CHRISTOPHER PYNE: Well, they are lean budgetary times, Peter, and we do believe The Conversation does a great job. Universities support it as well, universities put their own money in. It is a forum for academics to have their research papers published and I believe that is a useful service. Whether the Australian taxpayer should be requested to fund that is another matter and you will be – you will find out in the Budget on Tuesday, the outcomes of spending measure – particular spending measures…

PETER VAN ONSELEN: But it sounds like they’re not…

CHRISTOPHER PYNE: …and I’m not going to speculate…

PETER VAN ONSELEN: …sounds like they’re not getting any more…

CHRISTOPHER PYNE: …about decisions that we’ve made.

PETER VAN ONSELEN: …money though, that’d be a fair assumption, wouldn’t it?

CHRISTOPHER PYNE: Well no, Peter, all I’m saying is they did – they have a contract signed with the Commonwealth to be self-sustaining in three years.

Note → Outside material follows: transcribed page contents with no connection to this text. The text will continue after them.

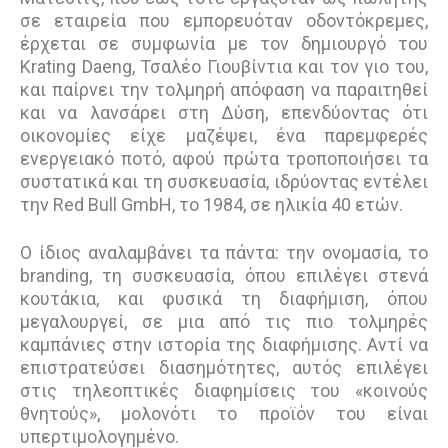
σε εταιρεία που εμπορευόταν οδοντόκρεμες,
έρχεται σε συμφωνία με τον δημιουργό του
Krating Daeng, Τσαλέο Γιουβίντια και τον γιο του,
και παίρνει την τολμηρή απόφαση να παραιτηθεί
και να λανσάρει στη Δύση, επενδύοντας ότι
οικονομίες είχε μαζέψει, ένα παρεμφερές
ενεργειακό ποτό, αφού πρώτα τροποποιήσει τα
συστατικά και τη συσκευασία, ιδρύοντας εντέλει
την Red Bull GmbH, το 1984, σε ηλικία 40 ετών.
Ο ίδιος αναλαμβάνει τα πάντα: την ονομασία, το
branding, τη συσκευασία, όπου επιλέγει στενά
κουτάκια, και φυσικά τη διαφήμιση, όπου
μεγαλουργεί, σε μια από τις πιο τολμηρές
καμπάνιες στην ιστορία της διαφήμισης. Αντί να
επιστρατεύσει διασημότητες, αυτός επιλέγει
στις τηλεοπτικές διαφημίσεις του «κοινούς
θνητούς», μολονότι το προϊόν του είναι
υπερτιμολογημένο.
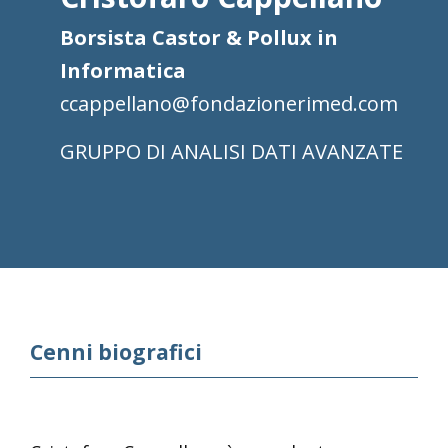
Borsista Castor & Pollux in
Informatica
ccappellano@fondazionerimed.com
ANALISI DATI AVANZATE
Cenni biografici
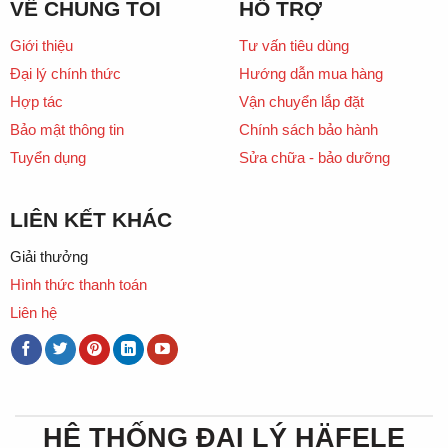
VỀ CHÚNG TÔI
HỖ TRỢ
Giới thiệu
Tư vấn tiêu dùng
Đại lý chính thức
Hướng dẫn mua hàng
Hợp tác
Vận chuyển lắp đặt
Bảo mật thông tin
Chính sách bảo hành
Tuyển dụng
Sửa chữa - bảo dưỡng
LIÊN KẾT KHÁC
Giải thưởng
Hình thức thanh toán
Liên hệ
HỆ THỐNG ĐẠI LÝ HÄFELE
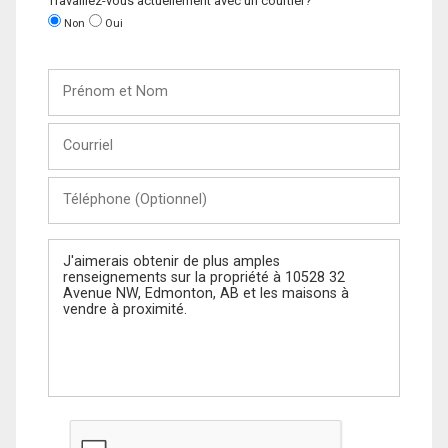
Travaillez-vous actuellement avec un courtier?
Non
Oui
Prénom
et
Nom
Courriel
Téléphone
(Optionnel)
Message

They were given $3.5 million to do so. The universities support The Conversation as well and they have – they are an online portal for academics to have their research papers published and articles published. Whether that is justifiable use of taxpayer’s money into the future is something that I’m considering right now and obviously I’ve been lobbied by many people and by The Conversation themselves and now obviously being lobbied by you on national television…

PETER VAN ONSELEN: [Laughs]

CHRISTOPHER PYNE: …I’d be surprised if your viewers thought this was the most important issue facing the Australian Government on Tuesday in the Budget.

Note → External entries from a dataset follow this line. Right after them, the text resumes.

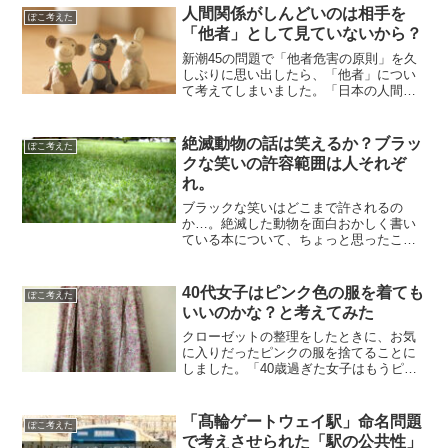
えさせられました。せっかくなので、頭
人間関係がしんどいのは相手を
ぽこ考えた
の中身を文字に残しておきます。
「他者」として見ていないから？
新潮45の問題で「他者危害の原則」を久
しぶりに思い出したら、「他者」につい
て考えてしまいました。「日本の人間関
係になかなか『他者』という考え方が根
づかないのはどうしてだろう？」と、頭
に思い浮かんだことを書いてみました。
絶滅動物の話は笑えるか？ブラッ
ぽこ考えた
クな笑いの許容範囲は人それぞ
れ。
ブラックな笑いはどこまで許されるの
か…。絶滅した動物を面白おかしく書い
ている本について、ちょっと思ったこと
があったので書いてみました。
40代女子はピンク色の服を着ても
ぽこ考えた
いいのかな？と考えてみた
クローゼットの整理をしたときに、お気
に入りだったピンクの服を捨てることに
しました。「40歳過ぎた女子はもうピン
クの服を着ちゃいけないかな？」という
ことを、ぼんやりと考えてみました。
「髙輪ゲートウェイ駅」命名問題
ぽこ考えた
で考えさせられた「駅の公共性」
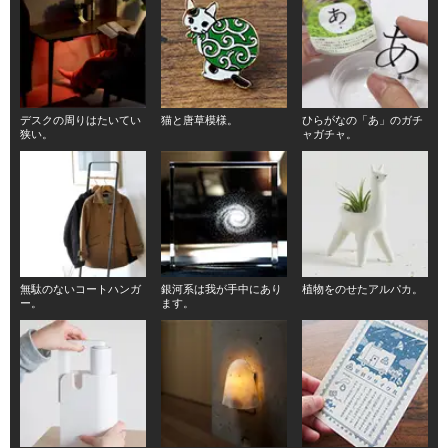
デスクの周りはたいてい
猫と唐草模様。
ひらがなの「あ」のガチ
狭い。
ャガチャ。
無駄のないコートハンガ
銀河系は我が手中にあり
植物をのせたアルパカ。
ー。
ます。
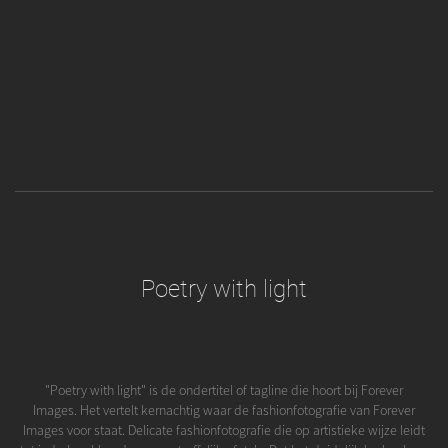
Poetry with light
"Poetry with light" is de ondertitel of tagline die hoort bij Forever
Images. Het vertelt kernachtig waar de fashionfotografie van Forever
Images voor staat. Delicate fashionfotografie die op artistieke wijze leidt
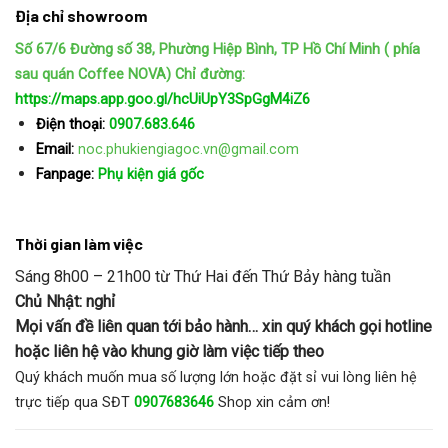
Địa chỉ showroom
Số 67/6 Đường số 38, Phường Hiệp Bình, TP Hồ Chí Minh ( phía
sau quán Coffee NOVA)
Chỉ đường:
https://maps.app.goo.gl/hcUiUpY3SpGgM4iZ6
Điện thoại:
0907.683.646
Email:
noc.phukiengiagoc.vn@gmail.com
Fanpage:
Phụ kiện giá gốc
Thời gian làm việc
Sáng 8h00 – 21h00 từ Thứ Hai đến Thứ Bảy hàng tuần
Chủ Nhật: nghỉ
Mọi vấn đề liên quan tới bảo hành… xin quý khách gọi hotline
hoặc liên hệ vào khung giờ làm việc tiếp theo
Quý khách muốn mua số lượng lớn hoặc đặt sỉ vui lòng liên hệ
trực tiếp qua SĐT
0907683646
Shop xin cảm ơn!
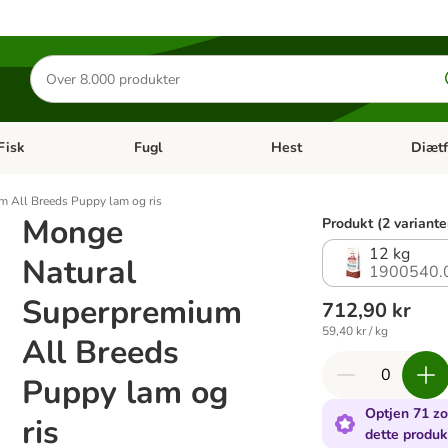
Søg
efter
produkter
Fisk
Fugl
Hest
Diætf
en kategori menu: Gnaver
Åben kategori menu: Fisk
Åben kategori menu: Fugl
Åben ka
 All Breeds Puppy lam og ris
Monge
Produkt (2 variante
12 kg
Natural
1900540.
Superpremium
712,90 kr
59,40 kr / kg
All Breeds
Puppy lam og
Optjen 71 zo
ris
dette produk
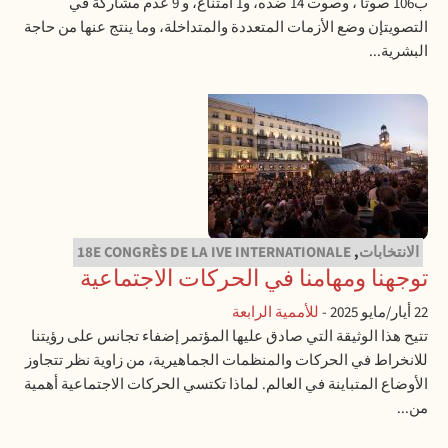
ب106 صوتا ، وصوت 14 ضده، و1 امتناع، و 9 عدم مشاركة في
التصويتإن وضع الأزمات المتعددة والمتداخلة، وما ينتج عنها من حاجة
البشرية...
الانتخابات
,
18E CONGRÈS DE LA IVE INTERNATIONALE
توجهنا ومهامنا في الحركات الاجتماعية
22 أيار/مايو 2025
-
للأممية الرابعة
تتيح هذا الوثيقة التي صادق عليها المؤتمر إضفاء تجانس على رؤيتنا
للانخراط في الحركات والمنظمات الجماهيرية، من زاوية نظر تتجاوز
الأوضاع المتباينة في العالم. لماذا تكتسي الحركات الاجتماعية أهمية
من...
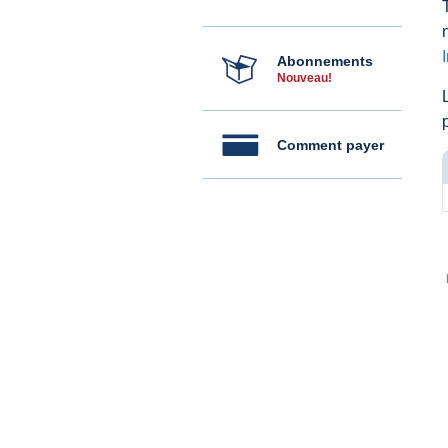
Abonnements
Nouveau!
Comment payer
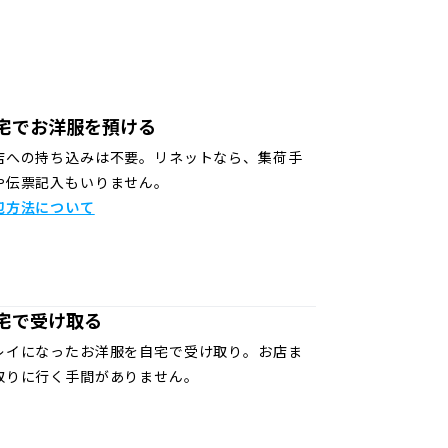
宅でお洋服を預ける
店への持ち込みは不要。リネットなら、集荷手
や伝票記入もいりません。
包方法について
宅で受け取る
レイになったお洋服を自宅で受け取り。お店ま
取りに行く手間がありません。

PETER VAN ONSELEN: I’m not lobbying you, I don’t write for them. If anything, I write for a rival publication but I want to ask you about something where I do have a [indistinct]…

CHRISTOPHER PYNE: It seems a rather esoteric subject to be discussing on SKY but nevertheless.

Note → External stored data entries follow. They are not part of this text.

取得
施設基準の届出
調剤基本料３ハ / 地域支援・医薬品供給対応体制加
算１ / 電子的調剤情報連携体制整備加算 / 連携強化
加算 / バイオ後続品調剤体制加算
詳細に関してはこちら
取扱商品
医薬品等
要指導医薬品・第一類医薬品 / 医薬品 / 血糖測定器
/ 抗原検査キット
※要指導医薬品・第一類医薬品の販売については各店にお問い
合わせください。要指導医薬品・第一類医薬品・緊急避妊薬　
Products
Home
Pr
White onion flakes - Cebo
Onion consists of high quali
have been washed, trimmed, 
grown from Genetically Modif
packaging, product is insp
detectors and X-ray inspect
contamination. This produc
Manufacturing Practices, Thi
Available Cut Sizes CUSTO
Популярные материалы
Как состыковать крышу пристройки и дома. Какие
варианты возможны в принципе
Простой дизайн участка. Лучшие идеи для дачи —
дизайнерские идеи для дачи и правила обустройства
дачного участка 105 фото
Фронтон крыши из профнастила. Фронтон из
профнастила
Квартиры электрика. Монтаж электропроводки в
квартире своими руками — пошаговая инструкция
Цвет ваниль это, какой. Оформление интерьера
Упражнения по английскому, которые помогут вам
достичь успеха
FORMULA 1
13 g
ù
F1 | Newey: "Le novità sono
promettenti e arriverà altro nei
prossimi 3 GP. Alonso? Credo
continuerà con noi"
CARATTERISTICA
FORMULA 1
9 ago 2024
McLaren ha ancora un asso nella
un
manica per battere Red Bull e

PETER VAN ONSELEN: Well, let me ask you about another higher education matter which has been covered in the papers, particularly Fairfax was focusing in on it, I have to give the disclaimer that I do have a position at UWA but the Bjorn Lomborg grant that has received controversy by Fairfax - I’ve written about it and said I don’t see what the fuss is all about. A lot of my colleagues at UWA seem to be getting their knickers in a twist about this particular issue, are you surprised – and I suppose disappointed, that academics seem to be so keen not to have one of the very few – it has to be said, you know, organisations that is at least questioning the economics of climate change? It’s not even questioning climate change itself, yet there seems to be such a backlash amongst the rank and file within the university.

CHRISTOPHER PYNE: Well, it never surprises me, Peter, to discover that the left wing believes that academic freedom only extends to the left and anybody with a different view has to be shut down. Bjorn Lomborg is not a climate denier, he’s not heading up a climate institute, he’s heading up the Australian Consensus Centre which will be discussing mostly economics and the future of Australia and the world from an economic point of view. Those people who are getting themselves into such a lather about this subject really need to take a cold shower and recognise that the Government funds many centres across Australia with different views to those academics, potentially, to other academics, that’s all part of supposedly academic freedom and I find it really remarkable that academics at the University of Western Australia would want to shut down another voice in the academic world when I don’t hear them saying that about things like the so-called Sydney Centre for Peace and Conflict Studies who are the doyens of the Boycotts, Divestments and Sanctions campaign but what’s good for the goose is good for the gander and they should allow academic freedom to ring right across the academic world.

PETER VAN ONSELEN: Mr Pyne, we end on something that we are in total agreement about. I appreciate your time on the program. Thanks very much.

CHRISTOPHER PYNE: It’s always a pleasure Peter.

PETER VAN ONSELEN: Alright, that was the Education Minister Christopher Pyne.